In that episode of Believed, Kyle Stephens talks about when her father changed. He believed her, and he constantly offered her the space to say whatever it was that she needed, as angrily and candidly as she liked, while he simply listened and validated her.
In the past 6 years—I’m 28–my parents have radically changed, especially in the past 2 years. Our relationship has massively improved to a point that I thought it never would. But I’m still angry, and they keep saying they want to get closer. At this point, though, with nothing said between us about my trauma for the past decade, I think we’ve hit a wall. In the past, I was happy with the wall. I reinforced it. I was ice cold, always. But now that I have become substantially closer to my parents, and they have demonstrated a capacity for change well beyond any expectations, I worry about their mortality. I was adopted when they were 40 and 41; that means they are about 70 now. Particularly my father has demonstrated a full court press to build some relationship with me, as we were never close the way I was with my mother, even though I have spent the decade recognizing that she too was my abuser in many non physical ways that continue to haunt me far more than my brother.
This episode... speaks my greatest wishes. I’m getting married this year. I have always been disgusted by the idea of walking arm in arm with my father to the proverbial altar. And he has told me explicitly over the past year that he wants us to be closer. My therapist had a running joke about my story, that she would never know I grew up with a father if I hadn’t said so in the beginning, because he never made it into my narrative. There are many reasons for this, but the fact of it now is that he is mostly a ghost in my life because I have designed it that way.
I worry that they will die before I have the chance to confront them, especially my father. My mother and I at least had it out over the years in messy bouts with months or years of fallout.
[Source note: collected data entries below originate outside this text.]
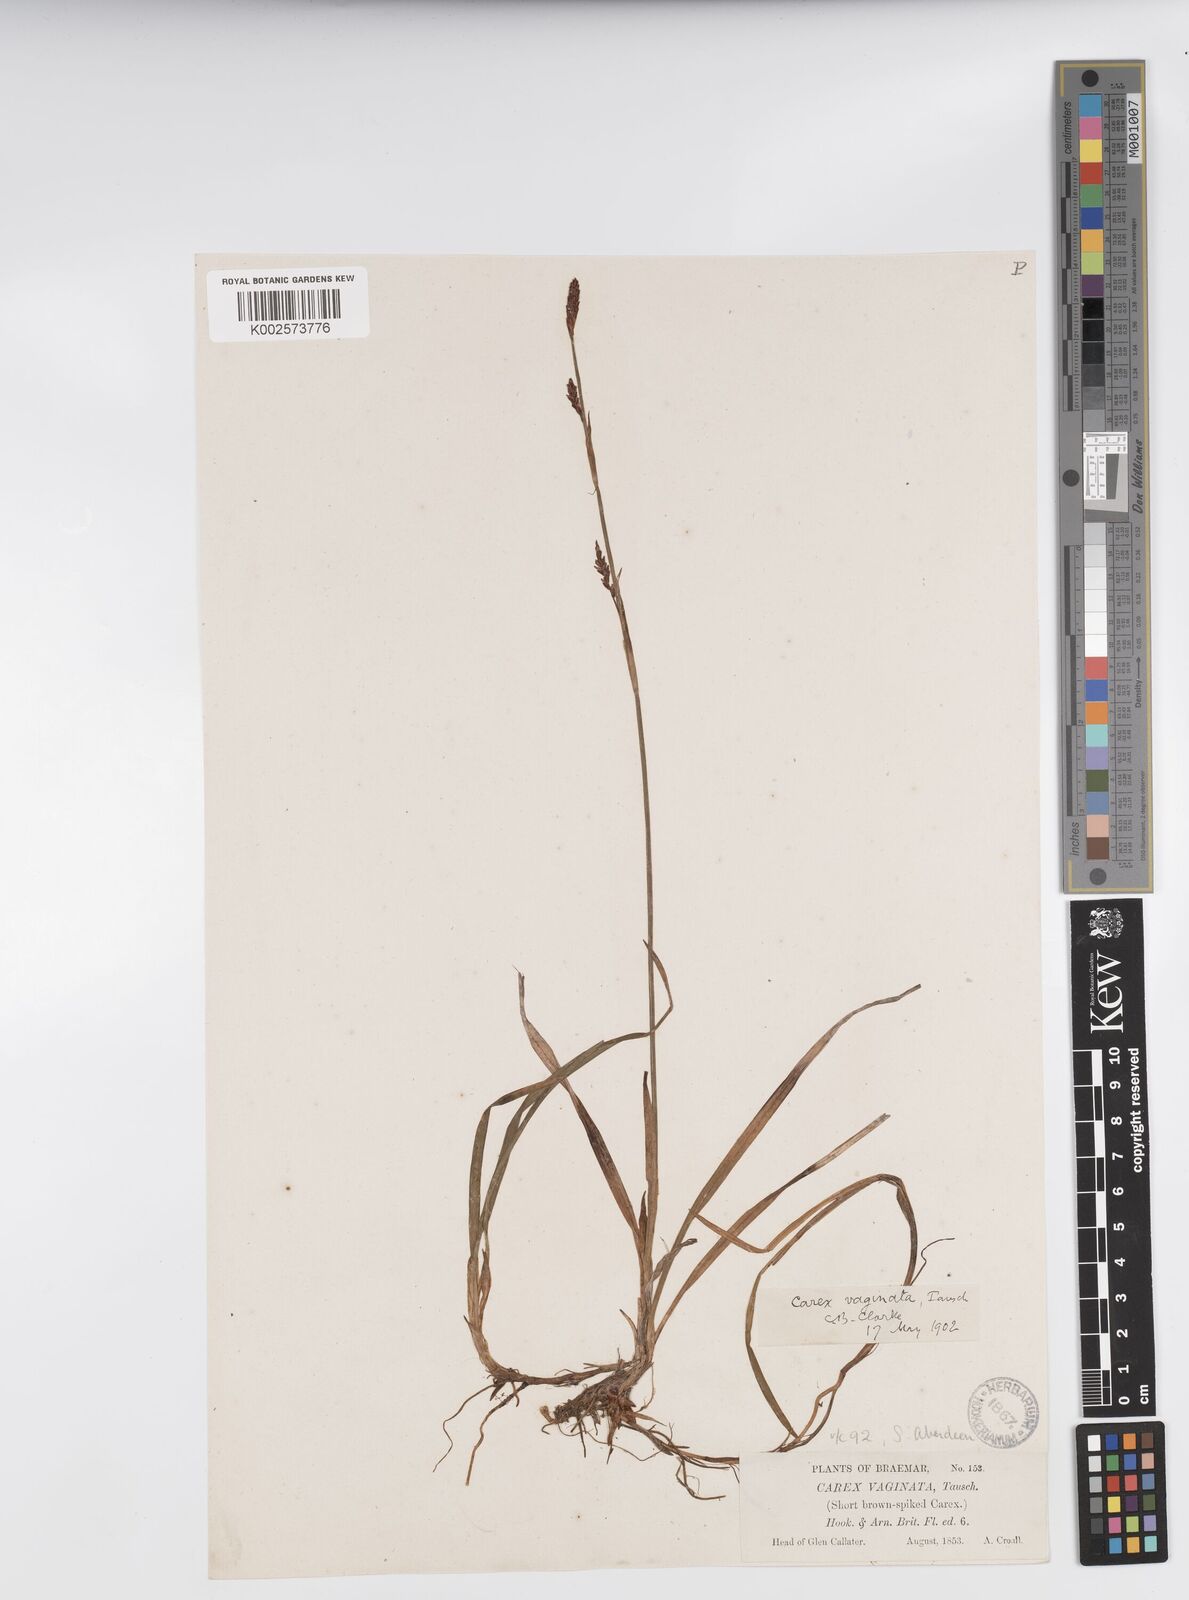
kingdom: Plantae
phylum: Tracheophyta
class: Liliopsida
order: Poales
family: Cyperaceae
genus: Carex
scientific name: Carex vaginata
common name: Sheathed sedge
By the time I could even begin to address my relationship with my father as an issue, I think I was just about out of steam, worn down from years of fighting to stay gone while trying to advance both my healing and my life, my career, my relationships here and now with peers.
I want to open the door to him using this episode as the launch point, but it’s like aiming a cannon in the dark at a snow drift laden mountainside: I don’t know whether the blow will land in deafening silence or cause a catastrophic avalanche.
So here I am, writing out my story, pointing people to the podcast or dredging it up for those who have listened. I know too well how destructive it is to ask for validation, let alone to hope for it or god forbid expect it, and I’m not sure what I will do if it’s fruitless. But he’s practically begging for the chance at a real connection, and at this stage in his life, I think we’re both worried there isn’t much time left to pussyfoot around the elephant.
Any feedback or support is greatly appreciated.